* Text for analysis *

◇ ◇ ◇ ◇ ◇ ◇ ◇

Keith Thompson said:
RG said:
That the problem is "elsewhere in the program" ought to be small
comfort.

I don't claim that it's comforting, merely that it's true.
But very well, try this instead:

[ron@mighty:~]$ cat foo.c
#include <stdio.h>

int maximum(int a, int b) { return a > b ? a : b; }

int main() {
long x = 8589934592;
printf("Max of %ld and 1 is %d\n", x, maximum(x,1));
return 0;
}
[ron@mighty:~]$ gcc -Wall foo.c
[ron@mighty:~]$ ./a.out
Max of 8589934592 and 1 is 1

That exhibits a very similar problem.

8589934592 is 2**33.

Given the output you got, I presume your system has 32-bit int and
64-bit long. The call maximum(x, 1) implicitly converts the long
value 8589934592 to int. The result is implementation-defined,
but typically 0. So maximum() is called with arguments of 0 and 1,
as you could see by adding a printf call to maximum().

Even here, maximum() did exactly what was asked of it.

Of course. Computers always do only exactly what you ask of them. On
this view there is, by definition, no such thing as a bug, only
specifications that don't correspond to one's intentions.
Unfortunately, correspondence to intentions is the thing that actually
matters when writing code.
I'll grant you that having a conversion from a larger type to a smaller
type quietly discard high-order bits is unfriendly.

"Unfriendly" is not the adjective that I would choose to describe this
behavior.

There is a whole hierarchy of this sort of "unfriendly" behavior, some
of which can be caught at compile time using a corresponding hierarchy
of ever more sophisticated tools. But sooner or later if you are using
Turing-complete operations you will encounter the halting problem, at
which point your compile-time tools will fail. (c.f. the Collatz
problem)

I'm not saying one should not use compile-time tools, only that one
should not rely on them. "Compiling without errors" is not -- and
cannot ever be -- be a synonym for "bug-free."

rg
 
S

Seebs

Of course. Computers always do only exactly what you ask of them. On
this view there is, by definition, no such thing as a bug, only
specifications that don't correspond to one's intentions.

f00f.

That said... I think you're missing Keith's point.
Unfortunately, correspondence to intentions is the thing that actually
matters when writing code.

Yes. Nonetheless, the maximum() function does exactly what it is intended
to do *with the inputs it receives*. The failure is outside the function;
it did the right thing with the data actually passed to it, the problem
was a user misunderstanding as to what data were being passed to it.

So there's a bug -- there's code which does not do what it was intended
to do. However, that bug is in the caller, not in the maximum()
function.

This is an important distinction -- it means we can write a function
which performs that function reliably. Now we just need to figure out
how to call it with valid data... :)

-s
 
I

Ian Collins

I'm not saying one should not use compile-time tools, only that one
should not rely on them. "Compiling without errors" is not -- and
cannot ever be -- be a synonym for "bug-free."

We is why wee all have run time tools called unit tests, don't we?
 
L

Lie Ryan

It is, perhaps, but it's also an important technical point: You CAN write
correct code for such a thing.



You invoked implementation-defined behavior here by calling maximum() with
a value which was outside the range. The defined behavior is that the
arguments are converted to the given type, namely int. The conversion
is implementation-defined and could include yielding an implementation-defined
signal which aborts execution.

◇ ◇ ◇ ◇ ◇ ◇ ◇

* Entries shown *
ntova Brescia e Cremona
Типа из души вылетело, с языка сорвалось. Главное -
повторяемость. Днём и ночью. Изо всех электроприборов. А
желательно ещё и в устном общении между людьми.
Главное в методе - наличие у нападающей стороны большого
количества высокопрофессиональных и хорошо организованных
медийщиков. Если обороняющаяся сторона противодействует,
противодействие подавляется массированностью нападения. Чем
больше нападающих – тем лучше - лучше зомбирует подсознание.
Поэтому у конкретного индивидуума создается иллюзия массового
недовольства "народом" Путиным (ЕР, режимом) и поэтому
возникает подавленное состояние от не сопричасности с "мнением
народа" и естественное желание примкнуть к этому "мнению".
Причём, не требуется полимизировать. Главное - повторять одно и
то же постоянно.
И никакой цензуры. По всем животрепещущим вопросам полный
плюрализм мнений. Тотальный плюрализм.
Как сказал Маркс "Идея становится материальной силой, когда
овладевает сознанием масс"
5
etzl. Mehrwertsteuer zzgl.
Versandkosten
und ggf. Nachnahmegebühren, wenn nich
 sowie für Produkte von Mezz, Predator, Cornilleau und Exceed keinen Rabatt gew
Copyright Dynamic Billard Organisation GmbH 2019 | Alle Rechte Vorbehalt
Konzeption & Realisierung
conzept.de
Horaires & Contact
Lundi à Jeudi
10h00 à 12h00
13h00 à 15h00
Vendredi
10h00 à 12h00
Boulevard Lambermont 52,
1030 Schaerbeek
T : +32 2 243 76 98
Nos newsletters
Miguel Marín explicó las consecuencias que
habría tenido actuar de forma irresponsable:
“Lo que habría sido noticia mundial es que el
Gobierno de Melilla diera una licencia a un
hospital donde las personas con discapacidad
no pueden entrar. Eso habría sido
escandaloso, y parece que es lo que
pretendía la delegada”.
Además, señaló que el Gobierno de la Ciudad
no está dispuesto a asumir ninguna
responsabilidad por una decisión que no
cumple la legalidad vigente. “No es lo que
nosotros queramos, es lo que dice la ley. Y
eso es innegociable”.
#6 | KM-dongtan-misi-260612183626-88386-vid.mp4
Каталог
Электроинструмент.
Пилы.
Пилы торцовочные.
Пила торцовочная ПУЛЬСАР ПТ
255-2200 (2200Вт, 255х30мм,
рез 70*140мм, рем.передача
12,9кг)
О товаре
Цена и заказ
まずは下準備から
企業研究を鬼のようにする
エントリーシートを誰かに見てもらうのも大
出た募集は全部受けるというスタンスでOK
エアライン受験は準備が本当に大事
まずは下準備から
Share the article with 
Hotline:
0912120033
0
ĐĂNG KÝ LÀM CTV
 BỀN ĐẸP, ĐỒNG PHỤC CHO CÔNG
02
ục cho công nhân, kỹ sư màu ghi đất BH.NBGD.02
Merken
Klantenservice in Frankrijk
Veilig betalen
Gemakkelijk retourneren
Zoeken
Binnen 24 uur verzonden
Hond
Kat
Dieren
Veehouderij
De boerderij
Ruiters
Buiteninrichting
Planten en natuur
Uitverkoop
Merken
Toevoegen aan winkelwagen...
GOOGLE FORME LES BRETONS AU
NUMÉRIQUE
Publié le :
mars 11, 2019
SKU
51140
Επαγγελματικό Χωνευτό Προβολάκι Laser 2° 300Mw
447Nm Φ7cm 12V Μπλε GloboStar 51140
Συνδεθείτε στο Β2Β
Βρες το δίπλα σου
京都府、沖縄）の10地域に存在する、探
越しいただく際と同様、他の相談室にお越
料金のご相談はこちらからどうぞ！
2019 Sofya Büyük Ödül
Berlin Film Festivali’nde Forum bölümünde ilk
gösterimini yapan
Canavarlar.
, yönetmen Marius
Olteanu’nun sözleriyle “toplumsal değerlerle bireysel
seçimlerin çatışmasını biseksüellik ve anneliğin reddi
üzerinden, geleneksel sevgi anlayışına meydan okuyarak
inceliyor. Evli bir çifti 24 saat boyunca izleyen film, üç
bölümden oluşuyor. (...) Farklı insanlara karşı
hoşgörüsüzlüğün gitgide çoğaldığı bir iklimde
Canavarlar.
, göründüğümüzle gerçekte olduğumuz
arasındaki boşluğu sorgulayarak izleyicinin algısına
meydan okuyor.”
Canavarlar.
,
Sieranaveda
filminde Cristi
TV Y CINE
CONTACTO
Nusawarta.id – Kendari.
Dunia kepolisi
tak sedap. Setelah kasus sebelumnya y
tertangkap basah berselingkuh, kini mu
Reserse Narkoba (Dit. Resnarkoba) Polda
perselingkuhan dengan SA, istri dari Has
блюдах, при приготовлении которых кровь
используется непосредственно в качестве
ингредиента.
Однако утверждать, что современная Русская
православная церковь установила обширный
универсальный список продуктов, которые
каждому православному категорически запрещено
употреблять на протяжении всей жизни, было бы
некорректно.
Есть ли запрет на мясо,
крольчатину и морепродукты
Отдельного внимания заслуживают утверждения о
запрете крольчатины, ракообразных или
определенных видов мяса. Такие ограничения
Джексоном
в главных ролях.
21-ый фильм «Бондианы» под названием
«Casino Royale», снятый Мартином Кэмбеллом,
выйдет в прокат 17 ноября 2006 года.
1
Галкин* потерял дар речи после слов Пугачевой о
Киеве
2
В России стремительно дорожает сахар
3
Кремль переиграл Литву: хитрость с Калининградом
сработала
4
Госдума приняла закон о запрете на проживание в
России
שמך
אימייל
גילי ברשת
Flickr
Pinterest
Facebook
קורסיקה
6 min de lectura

◇ ◇ ◇ ◇ ◇ ◇ ◇

* Questions *
• 1. Reproduce the part of the forum thread about the maximum() function starting at "Given the output" and ending at "asked of it.".
• 2. Write the next part of the forum thread about the maximum() function, continuing after its final sentence.
The items aren't needed for anything here.

* Solved problems *
• 1.
Given the output you got, I presume your system has 32-bit int and
64-bit long. The call maximum(x, 1) implicitly converts the long
value 8589934592 to int. The result is implementation-defined,
but typically 0. So maximum() is called with arguments of 0 and 1,
as you could see by adding a printf call to maximum().

Even here, maximum() did exactly what was asked of it.

• 2.
Again, the maximum() function is 100% correct -- your call of it is incorrect.
You didn't pass it the right sort of data. That's your problem.

That argument can be made for dynamic language as well. If you write in
dynamic language (e.g. python):

def maximum(a, b):
return a if a > b else b

The dynamic language's version of maximum() function is 100% correct --
if you passed an uncomparable object, instead of a number, your call of
it is incorrect; you just didn't pass the right sort of data. And that's
your problem as a caller.

In fact, since Python's integer is infinite precision (only bounded by
available memory); in practice, Python's version of maximum() has less
chance of producing erroneous result.

The /most/ correct version of maximum() function is probably one written
in Haskell as:

maximum :: Integer -> Integer -> Integer
maximum a b = if a > b then a else b

Integer in Haskell has infinite precision (like python's int, only
bounded by memory), but Haskell also have static type checking, so you
can't pass just any arbitrary objects.

But even then, it's still not 100% correct. If you pass a really large
values that exhaust the memory, the maximum() could still produce
unwanted result.

Second problem is that Haskell has Int, the bounded integer, and if you
have a calculation in Int that overflowed in some previous calculation,
then you can still get an incorrect result. In practice, the
type-agnostic language with *mandatory* infinite precision arithmetic
wins in terms of correctness. Any language which only has optional
infinite precision arithmetic can always produce erroneous result.

Anyone can dream of 100% correct program; but anyone who believes they
can write a 100% correct program is just a dreamer. In reality, we don't
usually need 100% correct program; we just need a program that runs
correctly enough most of the times that the 0.0000001% chance of
producing erroneous result becomes irrelevant.

In summary, in this particular case with maximum() function, static
checking does not help in producing the most correct code; if you need
to ensure the highest correctness, you must use a language with
*mandatory* infinite precision integers.
 
T

TheFlyingDutchman

More specifically, the claim made above:


is false.  And it is not necessary to invoke the vagaries of run-time
input to demonstrate that it is false.
I don't think you demonstrated it is false. Any values larger than an
int get truncated before they ever get to maximum. The problem does
not lie with the maximum function. It correctly returns the maximum of
whatever two integers it is provided. Calling it with values that are
larger than an int, that get converted to an int _before_ maximum is
called, is an issue outside of maximum.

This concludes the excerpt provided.